Contributors were asked to send photos and comments about the hardest thing they faced at age 15 via Twitter or Instagram — which are both blocked in China. Really, NPR, what were you thinking?
I didn’t come across the project until late in the month, but I posted it in my Qzone 说说 (shuo shuo “say say” — which is like Facebook’s Status), and said I could relay any contributions through my Twitter account.
Only one person responded: one of my students, Tina Li ShaoLi, sent me a contribution, which I posted to Twitter in a somewhat abbreviated form. You can see it here and in the screencap above.

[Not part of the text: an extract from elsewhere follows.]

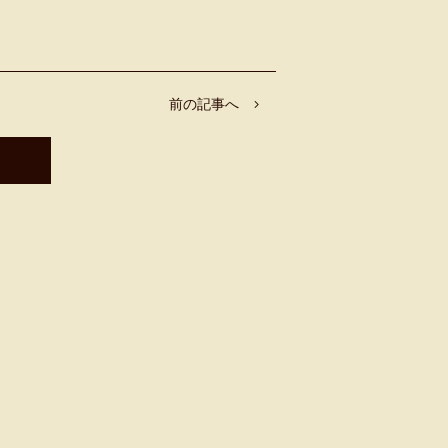
前の記事へ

This is Tina’s original contribution:
The hardest thing for being 15 is that I fell in love with a boy but however hard I tried I still couldn’t be together with him. I fell in love with him at the age of 13. However, in our country, people believe that falling in love with people at such an early age is a complete mistake. So I kept my love in silence and waited for the graduation [from junior high school]. When I reached 15, I tried all kinds of things to save my love, but just found that everything had changed its original face. He became a money-maker and got a new girlfriend, and I still lived a school life with new classmates.
Tina is referring to Chinese adults discouraging teenagers from having boy- or girlfriends. Some parents even forbid college-age students from having romantic relationships as well, because they fear romance will interfere with their children’s studies.
It may come as no surprise that many Chinese teens ignore these injunctions. However, I cannot say if Tina is involved with anyone at this time.